** Work instruction **
Each record must be printed again exactly as given.

** Listed records **
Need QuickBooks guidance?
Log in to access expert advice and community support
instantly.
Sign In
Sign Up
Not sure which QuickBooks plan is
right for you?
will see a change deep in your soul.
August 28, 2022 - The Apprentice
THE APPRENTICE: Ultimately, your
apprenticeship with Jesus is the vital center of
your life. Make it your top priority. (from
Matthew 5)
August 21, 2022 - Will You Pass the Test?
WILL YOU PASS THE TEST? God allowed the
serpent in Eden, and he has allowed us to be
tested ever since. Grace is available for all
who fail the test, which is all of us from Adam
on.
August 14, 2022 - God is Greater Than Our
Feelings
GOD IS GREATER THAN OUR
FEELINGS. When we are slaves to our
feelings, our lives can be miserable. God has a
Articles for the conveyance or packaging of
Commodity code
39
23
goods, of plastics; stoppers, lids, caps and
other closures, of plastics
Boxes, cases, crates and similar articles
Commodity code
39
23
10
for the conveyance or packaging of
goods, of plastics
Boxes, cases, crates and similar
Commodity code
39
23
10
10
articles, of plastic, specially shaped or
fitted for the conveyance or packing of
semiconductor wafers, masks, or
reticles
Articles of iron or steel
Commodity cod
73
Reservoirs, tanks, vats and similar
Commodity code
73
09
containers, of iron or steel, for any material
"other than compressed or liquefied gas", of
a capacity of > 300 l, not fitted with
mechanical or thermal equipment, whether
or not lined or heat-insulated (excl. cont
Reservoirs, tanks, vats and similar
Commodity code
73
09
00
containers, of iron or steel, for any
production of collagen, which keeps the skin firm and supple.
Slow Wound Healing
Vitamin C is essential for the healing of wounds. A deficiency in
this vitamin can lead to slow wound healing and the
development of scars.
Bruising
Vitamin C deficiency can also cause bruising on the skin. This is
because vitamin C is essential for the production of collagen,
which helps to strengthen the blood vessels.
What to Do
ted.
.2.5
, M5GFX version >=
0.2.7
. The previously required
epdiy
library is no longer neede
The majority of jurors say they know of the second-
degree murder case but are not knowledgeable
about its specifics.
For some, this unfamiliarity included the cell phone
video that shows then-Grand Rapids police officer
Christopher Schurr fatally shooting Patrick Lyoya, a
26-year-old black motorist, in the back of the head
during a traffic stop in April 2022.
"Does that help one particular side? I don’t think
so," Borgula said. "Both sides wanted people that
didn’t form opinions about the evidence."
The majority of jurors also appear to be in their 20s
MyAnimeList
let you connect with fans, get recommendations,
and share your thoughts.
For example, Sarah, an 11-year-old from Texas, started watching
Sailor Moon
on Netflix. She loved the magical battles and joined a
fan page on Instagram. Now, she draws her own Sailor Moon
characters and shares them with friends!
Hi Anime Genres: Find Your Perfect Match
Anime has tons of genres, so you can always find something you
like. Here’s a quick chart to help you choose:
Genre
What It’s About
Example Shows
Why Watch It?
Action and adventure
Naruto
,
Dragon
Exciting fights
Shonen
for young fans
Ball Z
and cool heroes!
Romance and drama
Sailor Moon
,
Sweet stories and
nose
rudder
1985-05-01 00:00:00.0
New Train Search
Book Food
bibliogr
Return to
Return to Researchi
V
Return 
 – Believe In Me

** Exercise output **
Need QuickBooks guidance?
Log in to access expert advice and community support
instantly.
Sign In
Sign Up
Not sure which QuickBooks plan is
right for you?
will see a change deep in your soul.
August 28, 2022 - The Apprentice
THE APPRENTICE: Ultimately, your
apprenticeship with Jesus is the vital center of
your life. Make it your top priority. (from
Matthew 5)
August 21, 2022 - Will You Pass the Test?
WILL YOU PASS THE TEST? God allowed the
serpent in Eden, and he has allowed us to be
tested ever since. Grace is available for all
who fail the test, which is all of us from Adam
on.
August 14, 2022 - God is Greater Than Our
Feelings
GOD IS GREATER THAN OUR
FEELINGS. When we are slaves to our
feelings, our lives can be miserable. God has a
Articles for the conveyance or packaging of
Commodity code
39
23
goods, of plastics; stoppers, lids, caps and
other closures, of plastics
Boxes, cases, crates and similar articles
Commodity code
39
23
10
for the conveyance or packaging of
goods, of plastics
Boxes, cases, crates and similar
Commodity code
39
23
10
10
articles, of plastic, specially shaped or
fitted for the conveyance or packing of
semiconductor wafers, masks, or
reticles
Articles of iron or steel
Commodity cod
73
Reservoirs, tanks, vats and similar
Commodity code
73
09
containers, of iron or steel, for any material
"other than compressed or liquefied gas", of
a capacity of > 300 l, not fitted with
mechanical or thermal equipment, whether
or not lined or heat-insulated (excl. cont
Reservoirs, tanks, vats and similar
Commodity code
73
09
00
containers, of iron or steel, for any
production of collagen, which keeps the skin firm and supple.
Slow Wound Healing
Vitamin C is essential for the healing of wounds. A deficiency in
this vitamin can lead to slow wound healing and the
development of scars.
Bruising
Vitamin C deficiency can also cause bruising on the skin. This is
because vitamin C is essential for the production of collagen,
which helps to strengthen the blood vessels.
What to Do
ted.
.2.5
, M5GFX version >=
0.2.7
. The previously required
epdiy
library is no longer neede
The majority of jurors say they know of the second-
degree murder case but are not knowledgeable
about its specifics.
For some, this unfamiliarity included the cell phone
video that shows then-Grand Rapids police officer
Christopher Schurr fatally shooting Patrick Lyoya, a
26-year-old black motorist, in the back of the head
during a traffic stop in April 2022.
"Does that help one particular side? I don’t think
so," Borgula said. "Both sides wanted people that
didn’t form opinions about the evidence."
The majority of jurors also appear to be in their 20s
MyAnimeList
let you connect with fans, get recommendations,
and share your thoughts.
For example, Sarah, an 11-year-old from Texas, started watching
Sailor Moon
on Netflix. She loved the magical battles and joined a
fan page on Instagram. Now, she draws her own Sailor Moon
characters and shares them with friends!
Hi Anime Genres: Find Your Perfect Match
Anime has tons of genres, so you can always find something you
like. Here’s a quick chart to help you choose:
Genre
What It’s About
Example Shows
Why Watch It?
Action and adventure
Naruto
,
Dragon
Exciting fights
Shonen
for young fans
Ball Z
and cool heroes!
Romance and drama
Sailor Moon
,
Sweet stories and
nose
rudder
1985-05-01 00:00:00.0
New Train Search
Book Food
bibliogr
Return to
Return to Researchi
V
Return 
 – Believe In Me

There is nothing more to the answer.